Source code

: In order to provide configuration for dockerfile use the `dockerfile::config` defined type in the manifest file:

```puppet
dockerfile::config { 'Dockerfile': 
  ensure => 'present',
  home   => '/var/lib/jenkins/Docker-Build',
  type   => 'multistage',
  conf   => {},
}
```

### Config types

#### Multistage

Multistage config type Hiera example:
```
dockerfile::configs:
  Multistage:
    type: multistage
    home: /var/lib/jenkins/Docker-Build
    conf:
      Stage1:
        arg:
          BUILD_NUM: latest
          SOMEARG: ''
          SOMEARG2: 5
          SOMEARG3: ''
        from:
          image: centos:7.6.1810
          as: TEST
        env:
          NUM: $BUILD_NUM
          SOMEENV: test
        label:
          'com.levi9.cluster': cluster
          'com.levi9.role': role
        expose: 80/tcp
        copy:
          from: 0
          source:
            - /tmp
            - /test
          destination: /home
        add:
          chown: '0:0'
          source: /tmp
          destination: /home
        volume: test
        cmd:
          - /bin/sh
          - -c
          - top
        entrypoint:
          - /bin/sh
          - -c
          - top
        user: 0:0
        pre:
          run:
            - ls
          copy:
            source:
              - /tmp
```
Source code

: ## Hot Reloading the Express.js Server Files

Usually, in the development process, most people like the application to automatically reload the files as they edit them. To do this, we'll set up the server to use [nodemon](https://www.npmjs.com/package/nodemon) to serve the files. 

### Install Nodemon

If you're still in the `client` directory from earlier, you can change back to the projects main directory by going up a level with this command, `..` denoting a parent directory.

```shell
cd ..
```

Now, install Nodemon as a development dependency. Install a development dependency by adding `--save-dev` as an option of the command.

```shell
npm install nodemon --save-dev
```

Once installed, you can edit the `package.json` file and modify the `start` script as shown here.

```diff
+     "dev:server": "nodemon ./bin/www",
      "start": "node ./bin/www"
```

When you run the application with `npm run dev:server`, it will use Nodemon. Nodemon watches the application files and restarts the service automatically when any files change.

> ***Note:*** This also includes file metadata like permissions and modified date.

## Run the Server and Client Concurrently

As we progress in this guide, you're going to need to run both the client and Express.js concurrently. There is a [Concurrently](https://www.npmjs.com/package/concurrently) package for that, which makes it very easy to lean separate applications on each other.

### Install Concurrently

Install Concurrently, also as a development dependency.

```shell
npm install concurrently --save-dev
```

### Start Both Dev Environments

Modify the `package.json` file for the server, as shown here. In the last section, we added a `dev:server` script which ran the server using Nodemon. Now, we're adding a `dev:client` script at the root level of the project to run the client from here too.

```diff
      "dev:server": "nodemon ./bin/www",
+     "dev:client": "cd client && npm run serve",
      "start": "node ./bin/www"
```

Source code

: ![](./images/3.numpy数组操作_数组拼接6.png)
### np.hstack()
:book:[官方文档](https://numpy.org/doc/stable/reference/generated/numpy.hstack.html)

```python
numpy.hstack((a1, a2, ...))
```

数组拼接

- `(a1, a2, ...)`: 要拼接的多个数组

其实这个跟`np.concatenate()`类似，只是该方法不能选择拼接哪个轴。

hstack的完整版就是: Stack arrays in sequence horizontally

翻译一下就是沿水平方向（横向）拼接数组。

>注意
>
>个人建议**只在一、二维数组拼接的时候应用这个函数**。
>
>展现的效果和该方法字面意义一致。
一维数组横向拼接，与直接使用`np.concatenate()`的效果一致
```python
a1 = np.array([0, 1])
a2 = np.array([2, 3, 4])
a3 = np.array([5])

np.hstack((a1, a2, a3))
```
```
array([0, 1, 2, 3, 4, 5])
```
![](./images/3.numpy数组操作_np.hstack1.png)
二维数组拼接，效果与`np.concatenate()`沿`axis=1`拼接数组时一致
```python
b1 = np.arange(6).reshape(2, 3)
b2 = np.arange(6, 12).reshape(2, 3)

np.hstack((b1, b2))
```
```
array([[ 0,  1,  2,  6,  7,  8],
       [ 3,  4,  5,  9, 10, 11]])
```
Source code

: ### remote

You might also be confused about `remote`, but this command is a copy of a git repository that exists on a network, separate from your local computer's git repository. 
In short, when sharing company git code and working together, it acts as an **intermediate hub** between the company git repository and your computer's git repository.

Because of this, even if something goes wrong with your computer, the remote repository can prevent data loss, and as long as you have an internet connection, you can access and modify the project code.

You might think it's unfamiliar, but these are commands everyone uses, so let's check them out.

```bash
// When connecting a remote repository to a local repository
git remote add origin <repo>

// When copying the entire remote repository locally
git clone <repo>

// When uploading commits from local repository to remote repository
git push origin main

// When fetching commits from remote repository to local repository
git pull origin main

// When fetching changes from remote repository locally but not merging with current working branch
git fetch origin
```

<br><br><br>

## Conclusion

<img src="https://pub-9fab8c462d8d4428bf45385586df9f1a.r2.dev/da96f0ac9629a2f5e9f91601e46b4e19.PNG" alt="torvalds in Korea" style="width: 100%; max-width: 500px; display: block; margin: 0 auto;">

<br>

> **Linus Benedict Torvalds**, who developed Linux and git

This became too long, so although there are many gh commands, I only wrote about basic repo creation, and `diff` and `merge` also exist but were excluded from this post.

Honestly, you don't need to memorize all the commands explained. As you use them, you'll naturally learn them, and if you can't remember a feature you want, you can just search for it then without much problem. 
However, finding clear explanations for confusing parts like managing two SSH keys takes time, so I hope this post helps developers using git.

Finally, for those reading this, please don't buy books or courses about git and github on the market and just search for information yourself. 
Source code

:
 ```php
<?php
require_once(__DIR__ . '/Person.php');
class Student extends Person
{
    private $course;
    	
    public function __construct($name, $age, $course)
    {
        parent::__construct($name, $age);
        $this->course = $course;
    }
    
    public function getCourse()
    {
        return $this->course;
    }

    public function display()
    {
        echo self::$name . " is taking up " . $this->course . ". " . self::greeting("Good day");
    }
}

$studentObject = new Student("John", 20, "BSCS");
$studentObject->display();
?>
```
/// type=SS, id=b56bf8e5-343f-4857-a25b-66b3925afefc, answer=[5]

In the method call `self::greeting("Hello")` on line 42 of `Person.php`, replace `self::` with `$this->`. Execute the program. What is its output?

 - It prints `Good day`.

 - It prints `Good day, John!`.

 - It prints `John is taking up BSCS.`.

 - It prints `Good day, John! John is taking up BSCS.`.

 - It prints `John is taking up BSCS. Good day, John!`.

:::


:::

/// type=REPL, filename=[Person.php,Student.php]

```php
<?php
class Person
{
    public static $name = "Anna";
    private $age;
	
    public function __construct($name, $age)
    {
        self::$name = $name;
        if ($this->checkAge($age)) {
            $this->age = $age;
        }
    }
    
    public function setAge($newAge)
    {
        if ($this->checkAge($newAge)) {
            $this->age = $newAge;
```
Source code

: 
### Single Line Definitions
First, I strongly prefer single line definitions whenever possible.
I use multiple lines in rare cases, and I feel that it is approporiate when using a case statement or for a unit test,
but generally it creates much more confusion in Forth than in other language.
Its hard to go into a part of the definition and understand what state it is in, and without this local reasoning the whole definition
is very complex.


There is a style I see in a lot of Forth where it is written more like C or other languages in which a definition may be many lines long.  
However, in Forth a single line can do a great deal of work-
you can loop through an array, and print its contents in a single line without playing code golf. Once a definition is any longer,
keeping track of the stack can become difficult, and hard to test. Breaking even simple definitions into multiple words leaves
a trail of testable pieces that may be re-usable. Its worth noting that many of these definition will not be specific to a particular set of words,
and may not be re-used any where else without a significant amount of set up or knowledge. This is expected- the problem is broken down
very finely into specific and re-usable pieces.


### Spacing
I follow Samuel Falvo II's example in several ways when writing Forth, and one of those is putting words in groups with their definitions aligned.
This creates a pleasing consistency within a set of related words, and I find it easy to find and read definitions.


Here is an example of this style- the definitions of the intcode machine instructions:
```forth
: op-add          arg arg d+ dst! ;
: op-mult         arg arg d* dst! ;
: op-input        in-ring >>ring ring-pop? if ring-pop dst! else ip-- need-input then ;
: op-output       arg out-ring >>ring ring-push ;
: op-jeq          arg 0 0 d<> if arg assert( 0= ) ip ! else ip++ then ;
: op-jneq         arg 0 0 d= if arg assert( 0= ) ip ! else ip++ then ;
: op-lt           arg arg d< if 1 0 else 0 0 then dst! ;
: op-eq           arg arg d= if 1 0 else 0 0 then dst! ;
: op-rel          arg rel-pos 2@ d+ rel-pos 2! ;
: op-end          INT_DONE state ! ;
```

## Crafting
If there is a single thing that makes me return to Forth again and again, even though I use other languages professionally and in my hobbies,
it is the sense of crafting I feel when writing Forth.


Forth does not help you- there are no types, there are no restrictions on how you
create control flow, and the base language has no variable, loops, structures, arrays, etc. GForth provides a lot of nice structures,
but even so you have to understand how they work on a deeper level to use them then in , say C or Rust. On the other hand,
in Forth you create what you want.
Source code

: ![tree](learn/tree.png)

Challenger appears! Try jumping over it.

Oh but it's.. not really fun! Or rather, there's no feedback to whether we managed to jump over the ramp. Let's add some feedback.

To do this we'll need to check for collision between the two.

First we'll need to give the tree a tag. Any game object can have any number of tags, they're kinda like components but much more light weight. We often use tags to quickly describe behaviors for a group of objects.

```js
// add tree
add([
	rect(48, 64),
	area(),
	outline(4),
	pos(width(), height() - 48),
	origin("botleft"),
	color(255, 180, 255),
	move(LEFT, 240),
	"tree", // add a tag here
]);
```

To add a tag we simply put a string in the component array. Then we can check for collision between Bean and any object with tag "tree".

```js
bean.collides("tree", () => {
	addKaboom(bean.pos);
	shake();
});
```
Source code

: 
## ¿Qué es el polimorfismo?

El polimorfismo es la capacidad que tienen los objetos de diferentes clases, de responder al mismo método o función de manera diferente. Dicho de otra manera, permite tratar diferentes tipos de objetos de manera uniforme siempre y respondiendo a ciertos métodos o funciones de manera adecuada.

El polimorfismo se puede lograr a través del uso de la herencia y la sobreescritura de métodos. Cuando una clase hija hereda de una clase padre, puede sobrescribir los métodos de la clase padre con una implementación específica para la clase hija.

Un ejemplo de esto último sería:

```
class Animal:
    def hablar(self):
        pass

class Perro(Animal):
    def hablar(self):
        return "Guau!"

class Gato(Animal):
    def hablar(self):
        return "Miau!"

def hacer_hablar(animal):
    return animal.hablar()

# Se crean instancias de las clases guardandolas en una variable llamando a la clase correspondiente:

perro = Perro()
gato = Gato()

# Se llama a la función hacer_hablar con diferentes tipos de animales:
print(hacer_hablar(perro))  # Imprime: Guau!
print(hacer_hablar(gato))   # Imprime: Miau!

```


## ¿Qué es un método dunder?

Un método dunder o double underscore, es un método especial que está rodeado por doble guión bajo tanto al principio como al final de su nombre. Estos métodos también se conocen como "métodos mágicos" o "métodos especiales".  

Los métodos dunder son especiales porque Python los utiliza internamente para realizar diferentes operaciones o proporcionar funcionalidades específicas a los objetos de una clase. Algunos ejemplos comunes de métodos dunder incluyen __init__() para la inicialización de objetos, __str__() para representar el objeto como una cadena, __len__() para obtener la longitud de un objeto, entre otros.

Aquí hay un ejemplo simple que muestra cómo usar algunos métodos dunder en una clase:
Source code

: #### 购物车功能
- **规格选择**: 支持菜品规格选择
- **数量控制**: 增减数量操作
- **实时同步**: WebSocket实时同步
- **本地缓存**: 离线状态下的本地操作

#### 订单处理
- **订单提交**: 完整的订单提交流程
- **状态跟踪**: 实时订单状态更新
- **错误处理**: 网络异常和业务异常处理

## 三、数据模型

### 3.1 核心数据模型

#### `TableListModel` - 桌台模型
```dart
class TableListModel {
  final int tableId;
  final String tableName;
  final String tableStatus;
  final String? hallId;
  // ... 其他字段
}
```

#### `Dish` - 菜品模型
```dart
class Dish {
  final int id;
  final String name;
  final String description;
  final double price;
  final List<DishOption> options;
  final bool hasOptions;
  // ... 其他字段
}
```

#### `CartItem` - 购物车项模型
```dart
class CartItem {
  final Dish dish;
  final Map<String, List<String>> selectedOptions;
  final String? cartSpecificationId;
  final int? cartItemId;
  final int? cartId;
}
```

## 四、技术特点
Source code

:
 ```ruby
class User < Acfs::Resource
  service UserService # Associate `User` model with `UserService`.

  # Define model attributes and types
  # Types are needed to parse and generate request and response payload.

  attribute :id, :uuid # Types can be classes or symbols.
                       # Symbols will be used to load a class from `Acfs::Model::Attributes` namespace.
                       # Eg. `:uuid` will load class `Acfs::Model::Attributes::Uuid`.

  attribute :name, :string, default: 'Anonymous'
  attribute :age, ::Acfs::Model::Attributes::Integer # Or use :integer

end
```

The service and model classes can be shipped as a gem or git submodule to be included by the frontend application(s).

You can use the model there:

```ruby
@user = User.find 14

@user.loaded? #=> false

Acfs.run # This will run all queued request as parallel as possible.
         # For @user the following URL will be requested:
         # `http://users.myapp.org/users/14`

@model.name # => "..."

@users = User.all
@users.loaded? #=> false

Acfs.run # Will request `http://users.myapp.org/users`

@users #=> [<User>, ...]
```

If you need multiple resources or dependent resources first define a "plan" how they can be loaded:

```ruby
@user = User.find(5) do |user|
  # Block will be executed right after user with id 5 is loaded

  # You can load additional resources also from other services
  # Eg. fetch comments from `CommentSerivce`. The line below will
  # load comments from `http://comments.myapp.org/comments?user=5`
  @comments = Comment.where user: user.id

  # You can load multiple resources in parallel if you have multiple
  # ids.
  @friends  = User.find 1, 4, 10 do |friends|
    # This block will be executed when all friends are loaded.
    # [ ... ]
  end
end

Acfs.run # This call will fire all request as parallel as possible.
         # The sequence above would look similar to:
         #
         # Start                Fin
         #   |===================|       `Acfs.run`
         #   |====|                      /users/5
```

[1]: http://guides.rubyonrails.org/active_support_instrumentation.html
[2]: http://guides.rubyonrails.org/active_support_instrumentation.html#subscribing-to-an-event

▸ Brief: As you read the records above, find each line that contains "checkAge" and copy it.

▸ Response for this exercise:
        if ($this->checkAge($age)) {
        if ($this->checkAge($newAge)) {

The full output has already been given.